Industry inquiries underway
Childcare industry inquiries by the Productivity Commission and the Australian Competition and Consumer Commission (ACCC) are underway.
The ACCC’s review of the childcare services market is due by the end of the year.
An interim report found there were limited incentives for childcare providers to operate in remote and disadvantaged areas, making draft recommendations for government intervention to secure care for regional communities.
A draft report from the Productivity Commission’s inquiry into the early childhood education and care sector is expected later this month.
That inquiry, which is examining centre-based day care, family day care and in-home care, could recommend a universal 90 per cent subsidy rate.
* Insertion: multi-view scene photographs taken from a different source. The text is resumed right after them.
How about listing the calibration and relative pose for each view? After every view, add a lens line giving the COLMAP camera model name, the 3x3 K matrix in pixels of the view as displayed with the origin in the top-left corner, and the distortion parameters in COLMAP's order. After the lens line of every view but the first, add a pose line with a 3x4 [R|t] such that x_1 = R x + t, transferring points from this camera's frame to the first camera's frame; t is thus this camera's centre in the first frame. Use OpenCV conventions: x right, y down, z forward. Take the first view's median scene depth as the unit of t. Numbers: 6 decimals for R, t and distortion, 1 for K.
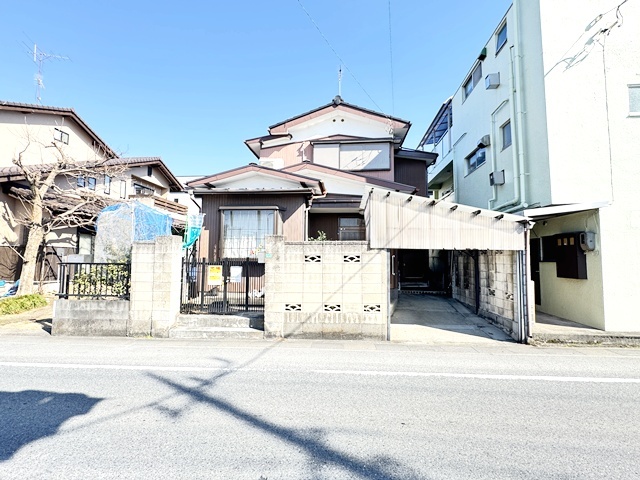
lens RADIAL K [[302.1, 0, 320.0], [0, 302.1, 240.0], [0, 0, 1]] dist [-0.001704, 0.000422]
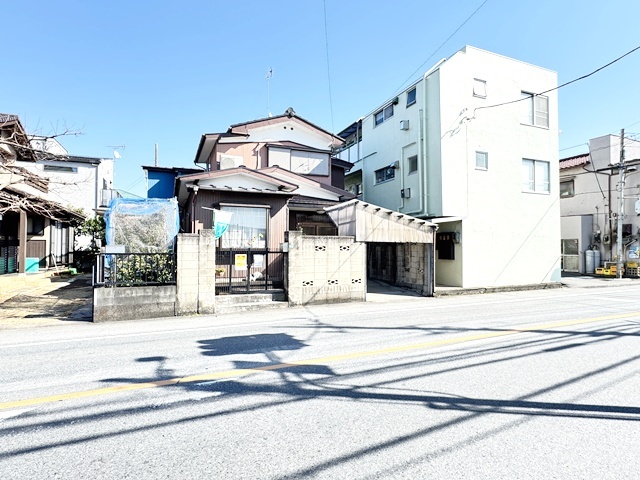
lens RADIAL K [[358.8, 0, 320.4], [0, 358.8, 241.8], [0, 0, 1]] dist [-0.001619, 0.001045]
pose [[0.879733, 0.004610, 0.475445, -0.746760], [-0.024942, 0.999024, 0.036465, -0.027579], [-0.474813, -0.043938, 0.878989, -0.428109]]
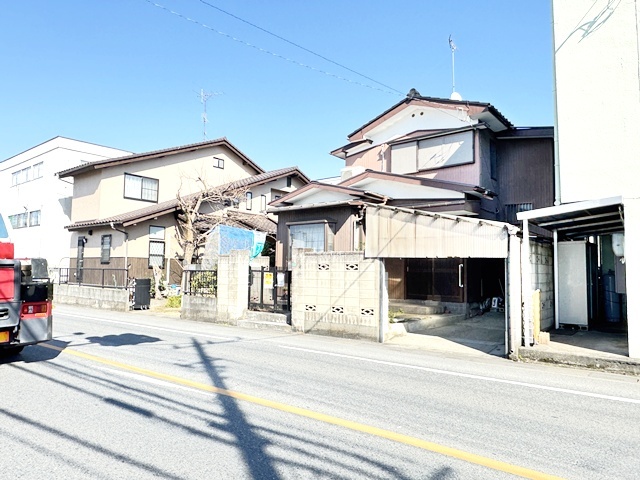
lens RADIAL K [[438.5, 0, 315.4], [0, 438.5, 240.8], [0, 0, 1]] dist [-0.002459, -0.000969]
pose [[0.826974, -0.034342, -0.561190, 0.821347], [0.027761, 0.999409, -0.020249, -0.005714], [0.561554, 0.001166, 0.827439, -0.382464]]
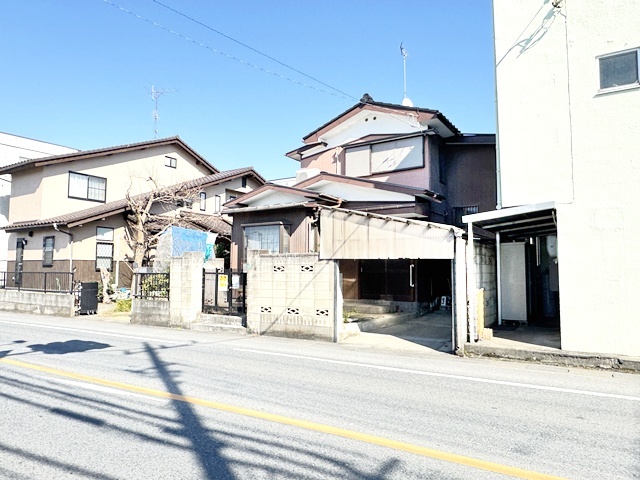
lens RADIAL K [[439.2, 0, 320.0], [0, 439.2, 240.0], [0, 0, 1]] dist [-0.003484, 0.002667]
pose [[0.883725, -0.037391, -0.466511, 0.832988], [0.032023, 0.999298, -0.019433, -0.010658], [0.466910, 0.002234, 0.884302, -0.395644]]
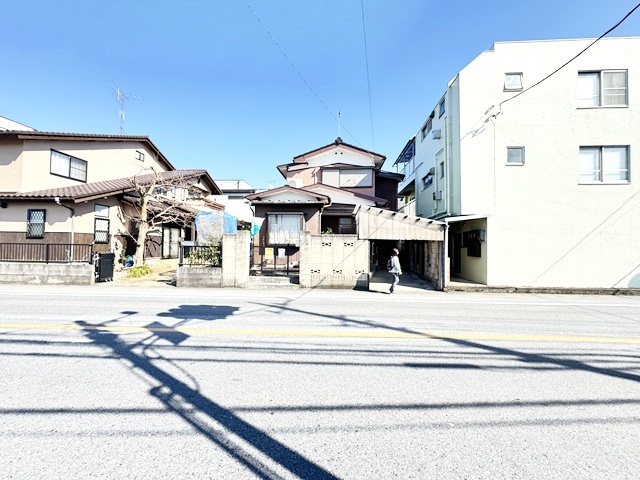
lens RADIAL K [[253.6, 0, 320.9], [0, 253.6, 239.9], [0, 0, 1]] dist [-0.002093, -0.000148]
pose [[0.999811, 0.006871, 0.018182, -0.077541], [-0.007634, 0.999080, 0.042195, -0.025103], [-0.017876, -0.042326, 0.998944, -0.445093]]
Federal Early Childhood Education Minister Anne Aly said the inquiries would examine the possibility of reforming the subsidy to provide support for regional families who were dependent on private carers.
Looking for solutions
More than 90 per cent of early learning centres in Victoria have waitlists for new families, according to a survey of childcare centres by the United Workers Union (UWU).
One third of families will be waiting more than a year for a childcare place.
The UWU said there was a clear solution to the childcare crisis — increasing wages, to retain and attract skilled staff.
The union said one third of centres in urban areas were using agency staff to plug daily or weekly staff shortages, but agency staff were out of reach for rural and regional childcare centres.
Professor Jane Mills from the La Trobe Rural Health School said childcare shortages in regional areas were exacerbating the health crisis.
Health and care staff — the majority of which are women — work irregular hours and need access to reliable support services, she said.
“Childcare is often a major issue in rural and regional Australia, and it provides a real barrier to women, in particular, re-entering the workforce,” Professor Mills said.
Victorian MP Roma Britnell said regulations needed to be made “more flexible and nimble” to expand the pool of people who could provide care.
The former dairy producer has called for a parliamentary inquiry into childcare in Victoria, but she said that motion was not supported.
Ms Britnell said creative solutions that would maintain child safety were possible, such as allowing “daycare mums” to operate at workplaces.
“We know that women and men have been looking after children for thousands of years in a safe way, without having to have a Cert III [in Early Childhood Education and Care],” Ms Britnell says.
“While I totally endorse that’s the plan we need to move forward with into the future, while we’re in crisis we have to come up with solutions tomorrow.
“Workplaces are desperate — the police can’t fill shifts, the hospitals can’t fill shifts, teachers are not able to get back into the classrooms. These are vital services.”